---- Text provided
It didn’t dip or dive with emotion.
Instead, Worsley calmly described his 200-meter swim at the Canadian Olympic Trials. It sounded like just any other race.
Then, you realize that in one of the closest races of the trials, Worsley’s time of 1 minute, 49.06 seconds qualified him for the 2012 Summer Olympics in London.
But that’s Worsley, and it’s a big part of the reason why he is where he is. His demeanor couldn’t be more laid back on the surface.
While he admitted last week that he would be nervous, he showed no signs of it. He had the same demeanor he had years ago when he swam at the University of Denver.
It was the same one he had when watching his brother, Cole, at the Colorado State Swimming Championships three years ago.
It was the same as it was last August before he set out to train for the Olympics.
And it probably will be the same one he has in London in a couple months.
--------
---- Record extracts
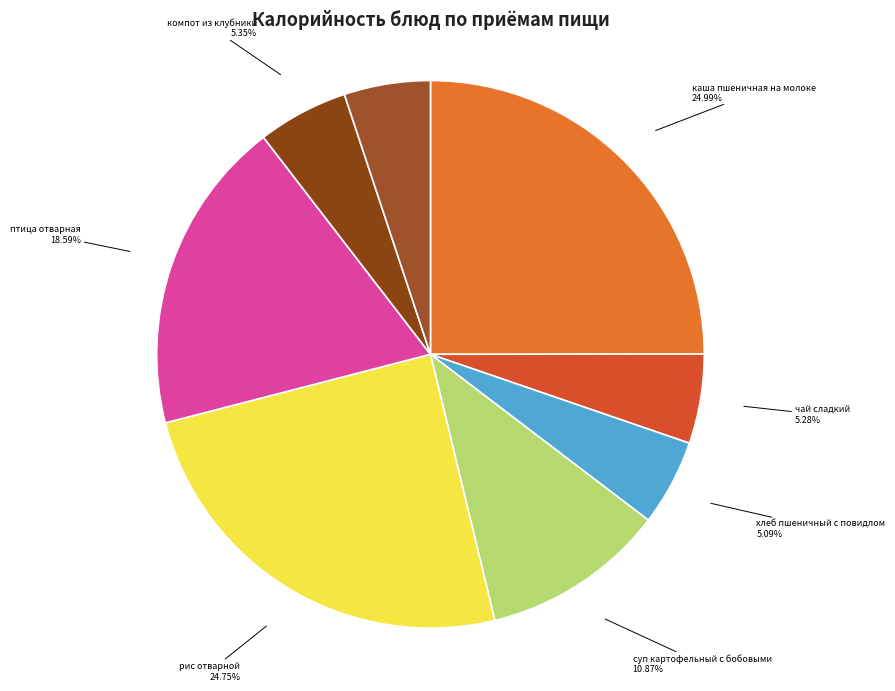

To the nearest percent, what portion does чай сладкий represent?

5%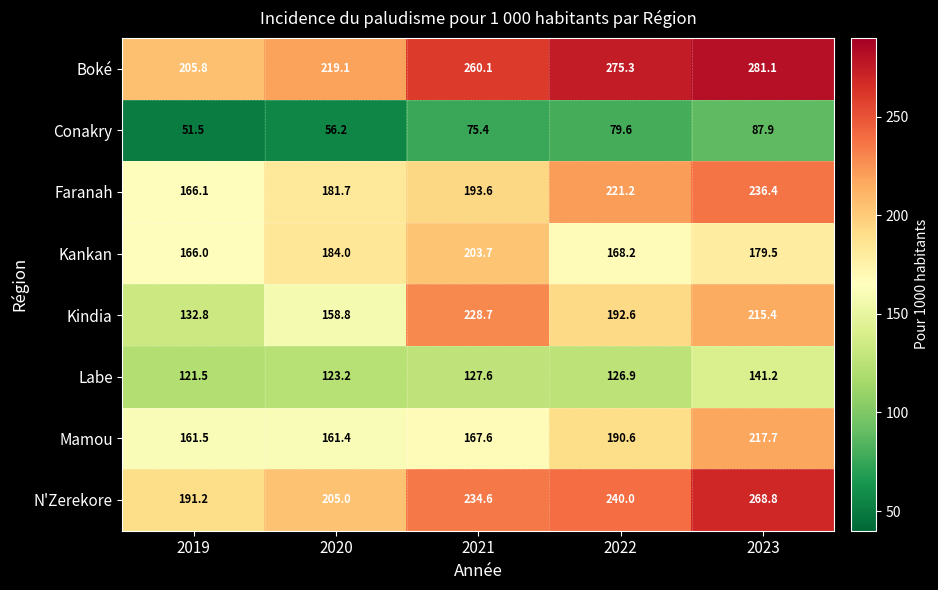

How many distinct data groups are displayed?

8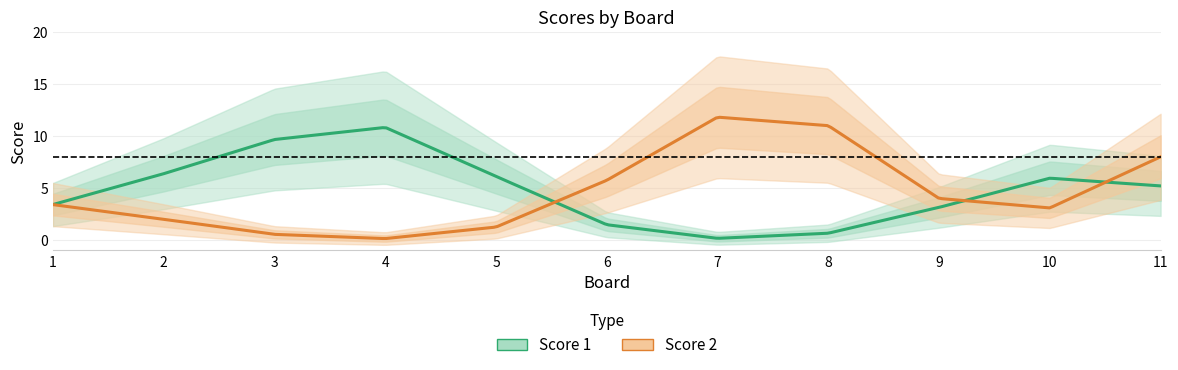

What is the sum of all Score 2 values?

51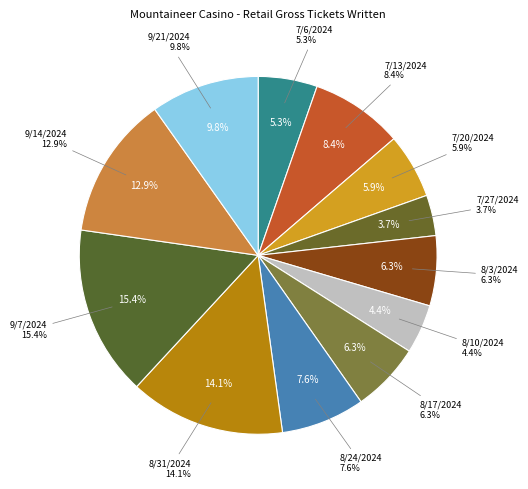

Which slice is the smallest?

7/27/2024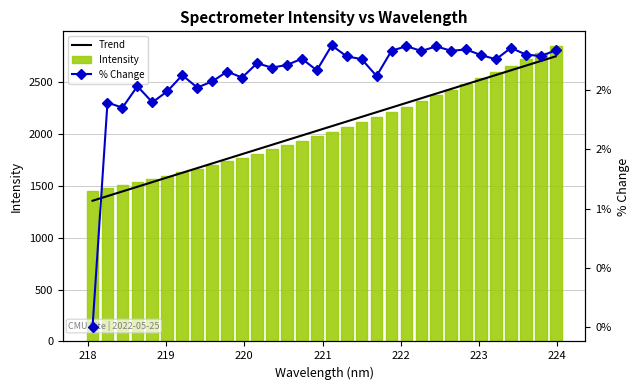

What is the difference between the maximum and second lowest values in the % Change series?

0.5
--------
* Task to carry out *
Render this sentence from the text about Worsley's Olympic qualification in Spanish: "Instead, Worsley calmly described his 200-meter swim at the Canadian Olympic Trials."

* Result of the task *
En cambio, Worsley describió con calma su prueba de 200 metros en las pruebas de clasificación olímpica de Canadá.